**Stored data entries**
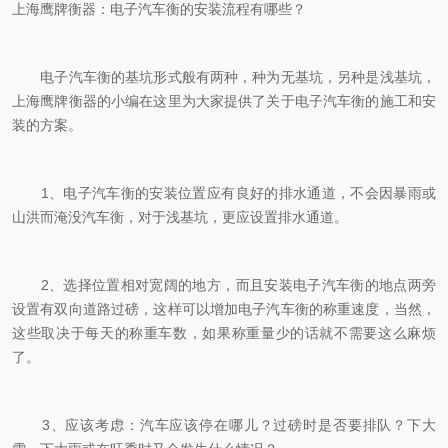
上海鹰牌衡器：电子汽车衡的安装流程有哪些？
电子汽车衡的基坑形式般有两种，种为无基坑，另种是浅基坑，
上海鹰牌衡器的小编在这里为大家提供了关于电子汽车衡的施工和安
装的方案。
1、电子汽车衡的安装位置应有良好的排水通道，不会因暴雨或
山洪而淹没汽车衡，对于浅基坑，更应设置排水通道。
2、选择位置相对宽阔的地方，而且安装电子汽车衡的地点两旁
设置有双向道路过磅，这样可以增加电子汽车衡的称重速度，当然，
这些取决于每天的称重车数，如果称重量少的话就不需要这么麻烦
了。
3、应该考虑：汽车应该停在哪儿？过磅时是否要排队？下大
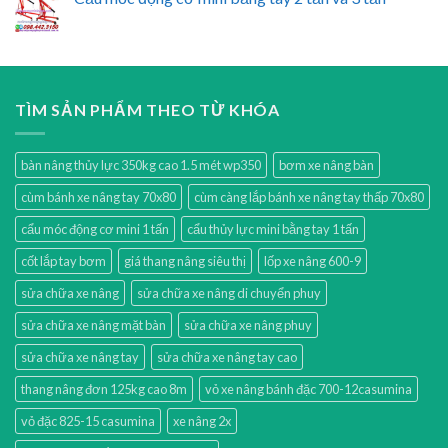
TÌM SẢN PHẨM THEO TỪ KHÓA
bàn nâng thủy lực 350kg cao 1.5 mét wp350
bơm xe nâng bàn
cùm bánh xe nâng tay 70x80
cùm càng lắp bánh xe nâng tay thấp 70x80
cẩu móc động cơ mini 1 tấn
cẩu thủy lực mini bằng tay 1 tấn
cốt lắp tay bơm
giá thang nâng siêu thị
lốp xe nâng 600-9
sửa chữa xe nâng
sửa chữa xe nâng di chuyển phuy
sửa chữa xe nâng mặt bàn
sửa chữa xe nâng phuy
sửa chữa xe nâng tay
sửa chữa xe nâng tay cao
thang nâng đơn 125kg cao 8m
vỏ xe nâng bánh đặc 700-12casumina
vỏ đặc 825-15 casumina
xe nâng 2x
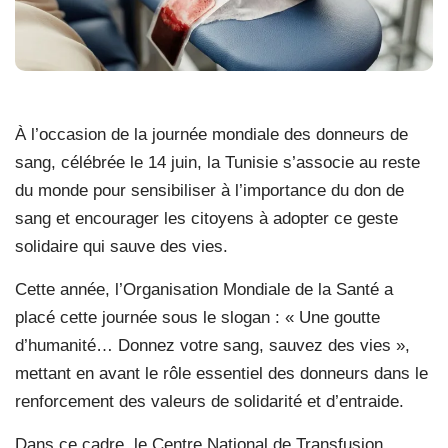
À l’occasion de la journée mondiale des donneurs de
sang, célébrée le 14 juin, la Tunisie s’associe au reste
du monde pour sensibiliser à l’importance du don de
sang et encourager les citoyens à adopter ce geste
solidaire qui sauve des vies.
Cette année, l’Organisation Mondiale de la Santé a
placé cette journée sous le slogan : « Une goutte
d’humanité… Donnez votre sang, sauvez des vies »,
mettant en avant le rôle essentiel des donneurs dans le
renforcement des valeurs de solidarité et d’entraide.
Dans ce cadre, le Centre National de Transfusion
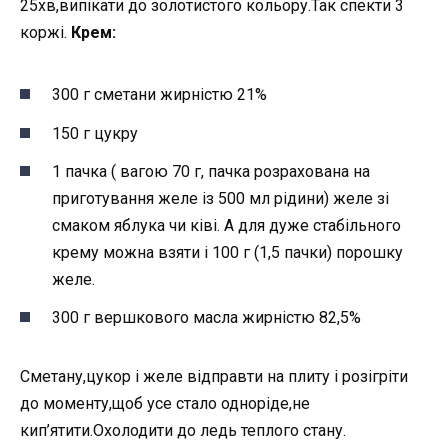
25хв,випікати до золотистого кольору.Так спекти 3
коржі.
Крем:
300 г сметани жирністю 21%
150 г цукру
1 пачка ( вагою 70 г, пачка розрахована на
приготування желе із 500 мл рідини) желе зі
смаком яблука чи ківі. А для дуже стабільного
крему можна взяти і 100 г (1,5 пачки) порошку
желе.
300 г вершкового масла жирністю 82,5%
Сметану,цукор і желе відправти на плиту і розігріти
до моменту,щоб усе стало одноріде,не
кип’ятити.Охолодити до ледь теплого стану.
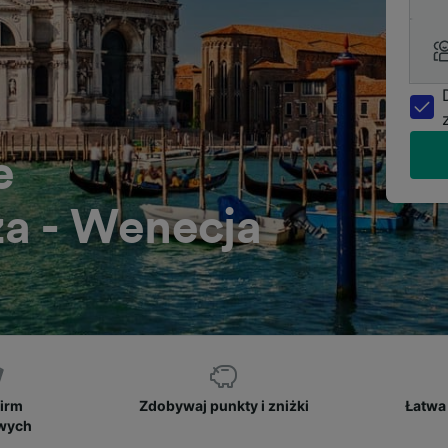
e
iza - Wenecja
firm
Zdobywaj punkty i zniżki
Łatwa 
owych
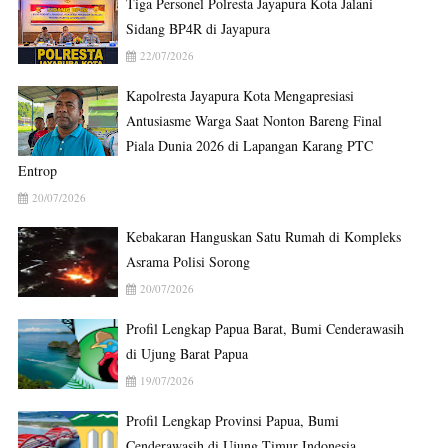
Tiga Personel Polresta Jayapura Kota Jalani
Sidang BP4R di Jayapura
22/07/2026
Kapolresta Jayapura Kota Mengapresiasi
Antusiasme Warga Saat Nonton Bareng Final
Piala Dunia 2026 di Lapangan Karang PTC
Entrop
20/07/2026
Kebakaran Hanguskan Satu Rumah di Kompleks
Asrama Polisi Sorong
20/07/2026
Profil Lengkap Papua Barat, Bumi Cenderawasih
di Ujung Barat Papua
19/07/2026
Profil Lengkap Provinsi Papua, Bumi
Cenderawasih di Ujung Timur Indonesia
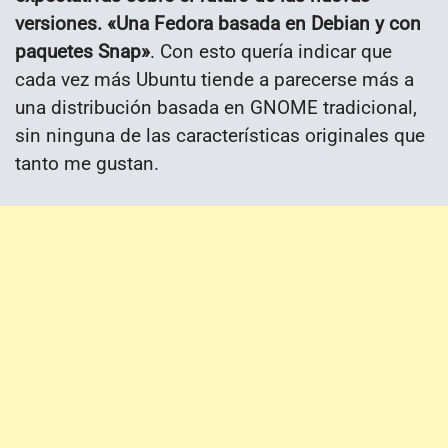
versiones. «Una Fedora basada en Debian y con
paquetes Snap»
. Con esto quería indicar que
cada vez más Ubuntu tiende a parecerse más a
una distribución basada en GNOME tradicional,
sin ninguna de las características originales que
tanto me gustan.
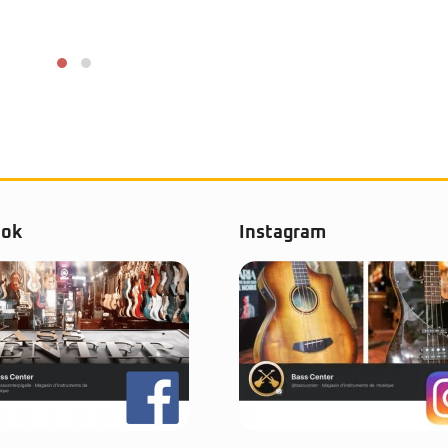
ook
Instagram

**WHAT YOU SHOULD DO**
Reproduce the lines above, exactly and exclusively, from the line containing "Zdobywaj punkty i zniżki" down to the last line, both included; pictures are not part of the copy.

**SOLUTION**
Zdobywaj punkty i zniżki
Łatwa 
owych
Tiga Personel Polresta Jayapura Kota Jalani
Sidang BP4R di Jayapura
22/07/2026
Kapolresta Jayapura Kota Mengapresiasi
Antusiasme Warga Saat Nonton Bareng Final
Piala Dunia 2026 di Lapangan Karang PTC
Entrop
20/07/2026
Kebakaran Hanguskan Satu Rumah di Kompleks
Asrama Polisi Sorong
20/07/2026
Profil Lengkap Papua Barat, Bumi Cenderawasih
di Ujung Barat Papua
19/07/2026
Profil Lengkap Provinsi Papua, Bumi
Cenderawasih di Ujung Timur Indonesia
versiones. «Una Fedora basada en Debian y con
paquetes Snap»
. Con esto quería indicar que
cada vez más Ubuntu tiende a parecerse más a
una distribución basada en GNOME tradicional,
sin ninguna de las características originales que
tanto me gustan.
ook
Instagram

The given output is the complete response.